Film
Dev Patel is The Wedding Guest in Michael Winterbottom's new film.
Dev Patel is The Wedding Guest in Michael Winterbottom's new film.

Film review: THE WEDDING GUEST

by / Mar. 22, 2019 1pm EST

The title of Michael Winterbottom’s geographically expansive but taut new effort is meant ironically, and as something of a tease. The title character, whose name, Jay (Dev Patel), we don’t learn until well into the proceedings, is something of a puzzle, one Patel and Winterbottom make intriguing enough.

Early on, Jay is seen preparing for a trip from London to Lahore, Pakistan.

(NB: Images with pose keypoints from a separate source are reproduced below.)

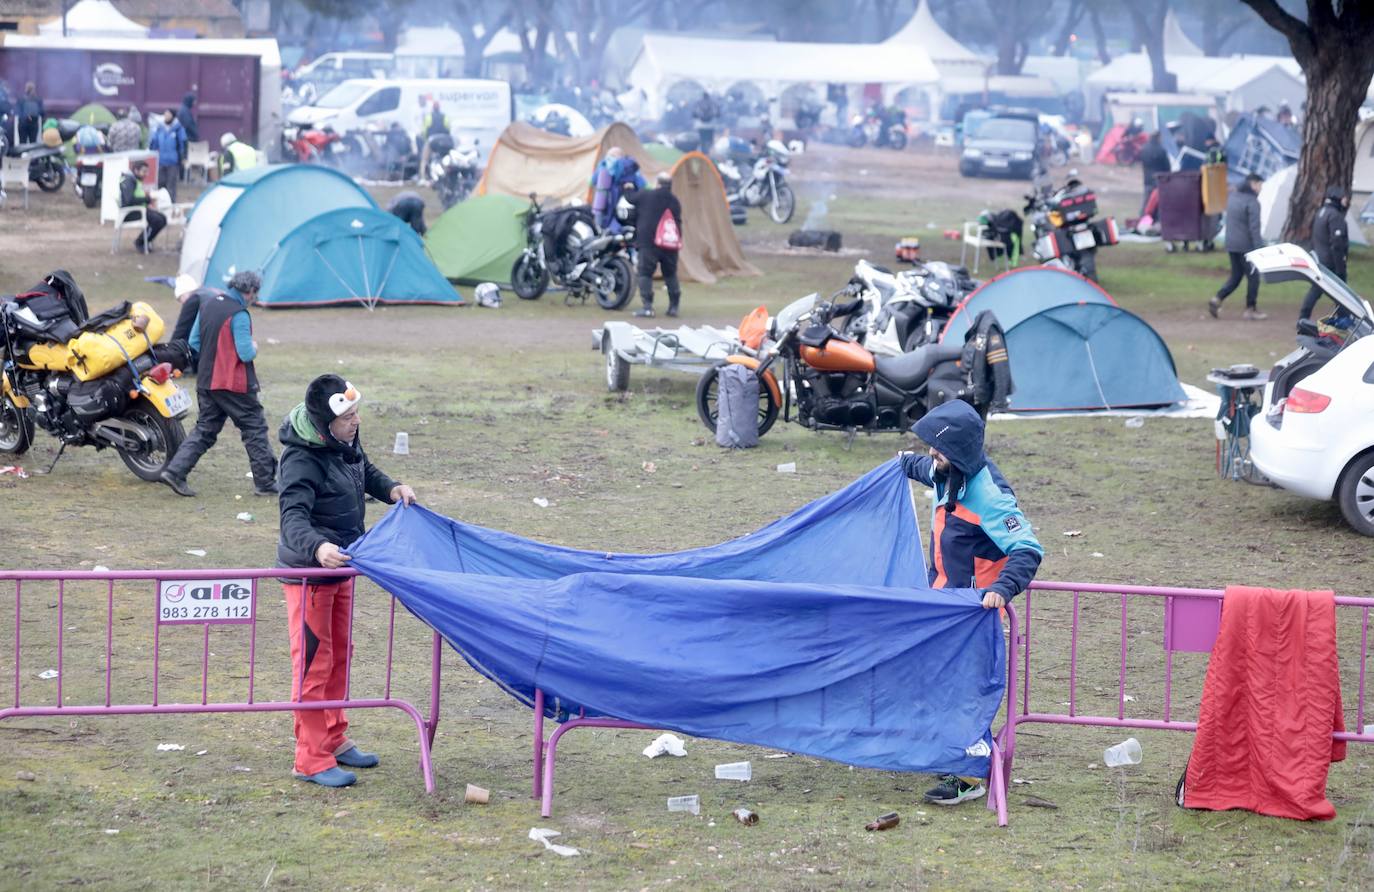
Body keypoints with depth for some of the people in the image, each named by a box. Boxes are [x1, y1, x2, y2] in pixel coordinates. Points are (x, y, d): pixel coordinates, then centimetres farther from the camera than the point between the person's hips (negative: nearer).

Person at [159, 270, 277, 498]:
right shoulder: (239, 315, -18)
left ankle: (174, 471, 2)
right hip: (234, 385, -7)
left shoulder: (208, 303, 6)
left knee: (204, 430, 14)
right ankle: (265, 482, 7)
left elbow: (193, 343, 11)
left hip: (206, 382, 7)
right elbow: (246, 353, -19)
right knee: (255, 430, 4)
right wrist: (254, 347, 2)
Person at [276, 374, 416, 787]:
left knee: (339, 655, 19)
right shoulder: (303, 460, -28)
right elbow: (293, 518, -37)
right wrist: (317, 548, -56)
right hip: (308, 572, -9)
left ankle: (334, 740, 33)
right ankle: (312, 760, 3)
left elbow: (365, 472, 20)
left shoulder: (345, 443, -1)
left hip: (339, 566, 9)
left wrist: (391, 489, 1)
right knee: (314, 662, -4)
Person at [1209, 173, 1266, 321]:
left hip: (1231, 244, 8)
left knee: (1235, 276, 15)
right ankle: (1251, 310, 7)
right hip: (1246, 245, -8)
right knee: (1253, 276, 4)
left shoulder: (1233, 196, 10)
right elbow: (1254, 227, -21)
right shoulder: (1252, 201, -15)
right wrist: (1259, 248, -21)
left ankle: (1217, 300, 0)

Once there, his journey to his destination is circuitous and interrupted, with side trips to India and a stop at a gun shop. Jay’s personality and actions are marked by an obvious inconsistency. He’s coldly proficient and capable of extreme violence, but he’s also disconcertingly honest and interpersonally candid, as we find.

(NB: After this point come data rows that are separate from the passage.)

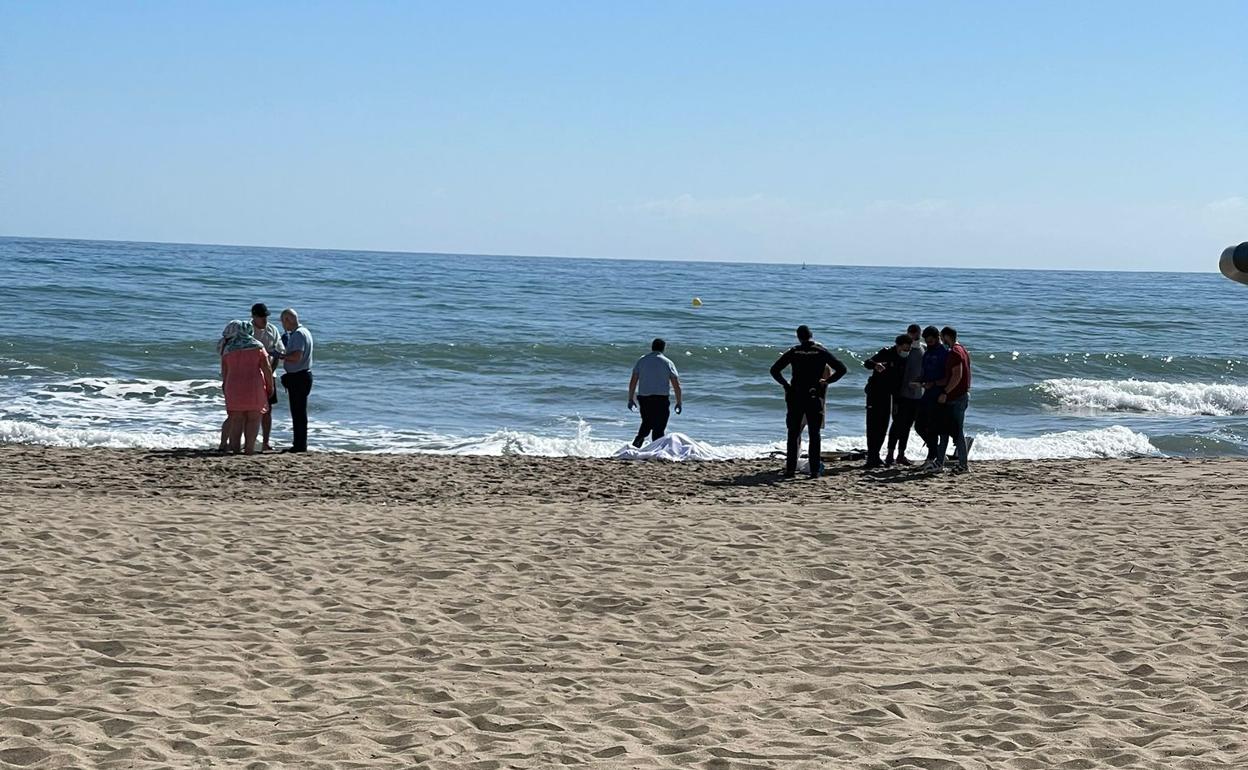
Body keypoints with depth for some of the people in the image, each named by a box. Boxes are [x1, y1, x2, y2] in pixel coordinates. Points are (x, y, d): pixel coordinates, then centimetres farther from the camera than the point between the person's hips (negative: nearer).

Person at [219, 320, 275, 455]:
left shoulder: (227, 350, 4)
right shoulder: (257, 346, 3)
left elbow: (224, 373, 5)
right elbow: (267, 368, -1)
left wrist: (225, 388, 18)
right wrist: (270, 386, 6)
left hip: (234, 388, 1)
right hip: (254, 386, -1)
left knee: (236, 420, 7)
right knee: (253, 419, 3)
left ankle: (234, 448, 3)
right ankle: (249, 448, -3)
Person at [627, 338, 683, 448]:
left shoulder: (641, 360, 6)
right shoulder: (668, 363, 0)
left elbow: (633, 382, 3)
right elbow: (676, 385, -3)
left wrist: (630, 399, 9)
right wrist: (678, 403, 5)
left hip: (643, 398, 3)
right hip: (661, 399, -3)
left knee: (647, 424, 19)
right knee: (659, 427, 3)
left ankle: (636, 444, 2)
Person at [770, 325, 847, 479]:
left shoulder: (793, 352, 2)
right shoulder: (821, 351, 1)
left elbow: (774, 370, -1)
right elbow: (841, 369, -4)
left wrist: (785, 384, 8)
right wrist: (827, 381, 4)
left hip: (795, 397, 1)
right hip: (814, 398, -1)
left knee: (793, 434, 5)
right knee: (814, 435, 4)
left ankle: (790, 469, 1)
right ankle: (815, 470, -1)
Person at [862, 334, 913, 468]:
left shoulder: (903, 361, 7)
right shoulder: (886, 353, -11)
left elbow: (899, 381, 13)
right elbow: (867, 362, -23)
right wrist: (876, 365, -45)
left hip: (887, 396, 7)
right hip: (875, 393, -7)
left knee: (883, 427, 8)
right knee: (873, 425, -8)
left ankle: (875, 456, 17)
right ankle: (871, 458, -9)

It eventually transpires that the purpose of Jay’s journey is the abduction of a young woman named Samira (Radhike Apte), whom he binds and puts into a car trunk. That wedding was to be hers, and Jay has been hired to prevent it by Deepesh (Jim Sarbh), a boyfriend back in England about whom Samira has never told her parents. She has been betrothed to a Pakistani man she barely knows and doesn’t want.

It’s at this juncture that Winterbottom, who wrote as well as directed, introduces plot and moral complications. He’s sometimes taken an obvious lefty turn in his movies (Welcome to Sarajevo, Road to Guantanamo), but here the political and social significance is much more direct. This is apparently meant as a thriller with unexpected moral questions, and if it doesn’t always adhere to strictly logical and reasonable narrative considerations, it’s successful to a perhaps surprising degree.

Patel and Apte play off each other with a neo-Hitchcockean flair and Giles Nuttgen’s photography stylishly captures the changing settings. The Wedding Guest is pacey, suspenseful entertainment. If you want, you can take it a little more seriously, but that’s hardly necessary.

Now playing at the Dipson Amherst Theatre.